**Textabschnitt:**
* * * *

Diese "vier Seiten einer Nachricht" machen zwischenmenschliche Kontakte spannend, aber auch spannungsreich und anfällig für Störungen. Darüber hinaus werden die vier Hauptpunkte durch mehrere Unter- bzw. Zwischenaspekte ergänzt. So besteht beispielsweise eine Dichotomie zwischen Appell und Objektivität. Die Dichte des gesprochenen Wortes wird hier auf eine Ebene gestellt, die nicht mehr eindeutig einer Schicht der intendierten Botschaft zuzuordnen ist.
Über die Verschiedenheit der Menschen publizierte Schulz von Thun 1989 im 2.Band seiner Bücher, der inzwischen die 22. Auflage erreichte: Die Menschen sind verschieden in der Art, wie sie mit anderen reden und den Kontakt zu ihnen gestalten. Was der eine zur Erweiterung seiner sozialen Kompetenz dringend braucht, hat vielleicht der andere schon viel zu viel.

* * * *

**Aufgabe A:** Zitiere aus dem Textabschnitt über die vier Seiten einer Nachricht wörtlich: Beginne bei der Stelle mit „Über die Verschiedenheit“ und höre nach „viel zu viel.“ auf.
**Aufgabe B:** Schreibe den Textabschnitt über die vier Seiten einer Nachricht im Anschluss an seinen letzten Satz weiter.

**Ausgangsdaten:**
* * * *

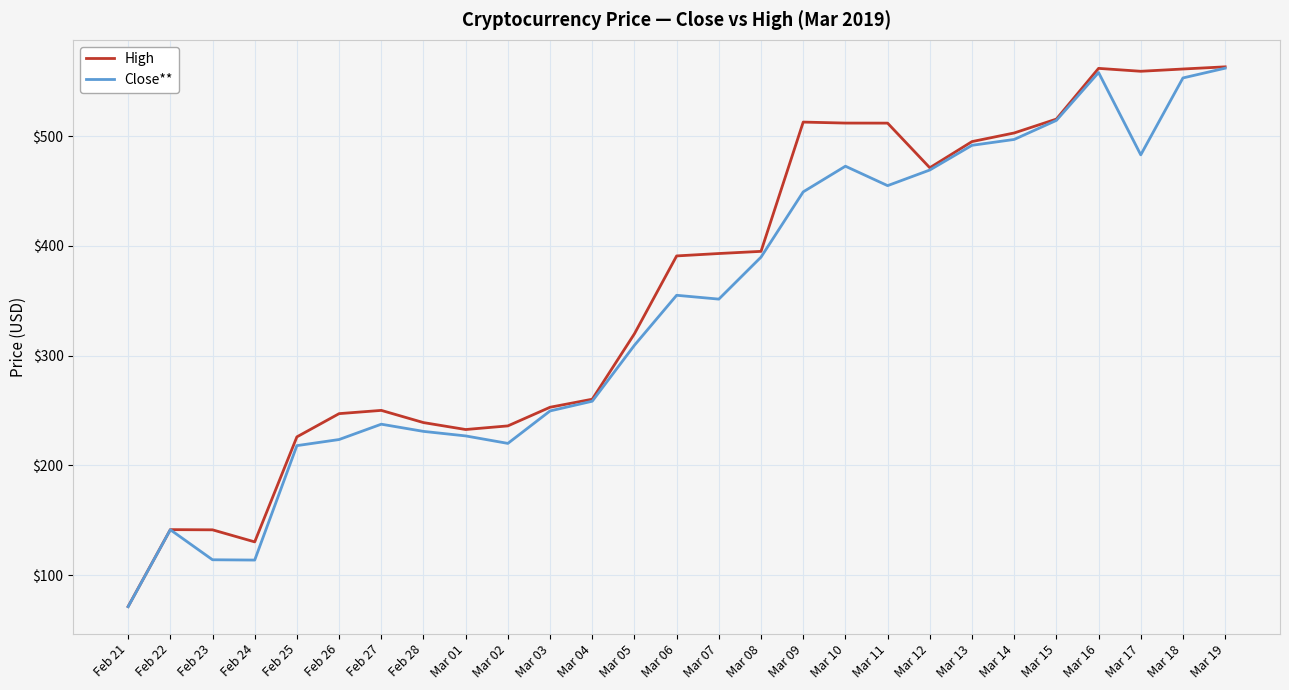

Is it true that High equals 28.4 at Feb 23?

False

* * * *

**Ergebnis A:**
Über die Verschiedenheit der Menschen publizierte Schulz von Thun 1989 im 2.Band seiner Bücher, der inzwischen die 22. Auflage erreichte: Die Menschen sind verschieden in der Art, wie sie mit anderen reden und den Kontakt zu ihnen gestalten. Was der eine zur Erweiterung seiner sozialen Kompetenz dringend braucht, hat vielleicht der andere schon viel zu viel.

**Ergebnis B:**
Bild mit den 8 Typen emotionaler Kommunikation: http://www.schulz-von-thun.de/buch/buchimg/abb/reden2.jpg
Schulz unterscheidet 8 Kommunikationstypen, in denen man sich bei jeder Kontaktaufnahme erkennen kann. Manchmal mischen sich die Typen in jedem von uns - und sie können auch von einer Situation zur anderen wechseln. Menschen vom Typ 4 oder 8 - die im Regelfall deutlich sichtbar (im Sprachgebrauch "emotional") reagieren, können plötzlich (etwa bei einem PC-Absturz) ihre Hilfsbedürftigkeit erkennen (Typ 1) - oder sich nach einem kräftigen Tritt in ein Fettnäpfchen lieber als Typ 5 verhalten.
Modell Inneres Team
Der 3.Band (Ende 1998) beschreibt u.a., dass man oft "zwei Herzen in der Brust" hat. Sie melden sich (mehr oder weniger vernehmlich) bevor und während wir sprechen.
Schulz nimmt das Beispiel einer fleißigen Studentin, von der sich ein wenig engagierter Kollege eine Mitschrift ausborgen will. Sie möchte zwar nicht Nein sagen, schwankt aber dadurch emotional zwischen Ärger (ausgenützt werden) und einer Art sozialer Verantwortung...
Diese "innere Pluralität" ist menschlich und wertvoll. Doch je dem Ablauf der inneren Diskussionen, je nachdem, wie sich das "innere Betriebsklima" gestaltet und ob eine gute Gesprächsleitung vorhanden ist, können wir über ein "Inneres Team" verfügen — oder aber unter einem ewig zerstrittenen Haufen leiden, mit nachteiligen Folgen auch für die Kommunikation nach außen.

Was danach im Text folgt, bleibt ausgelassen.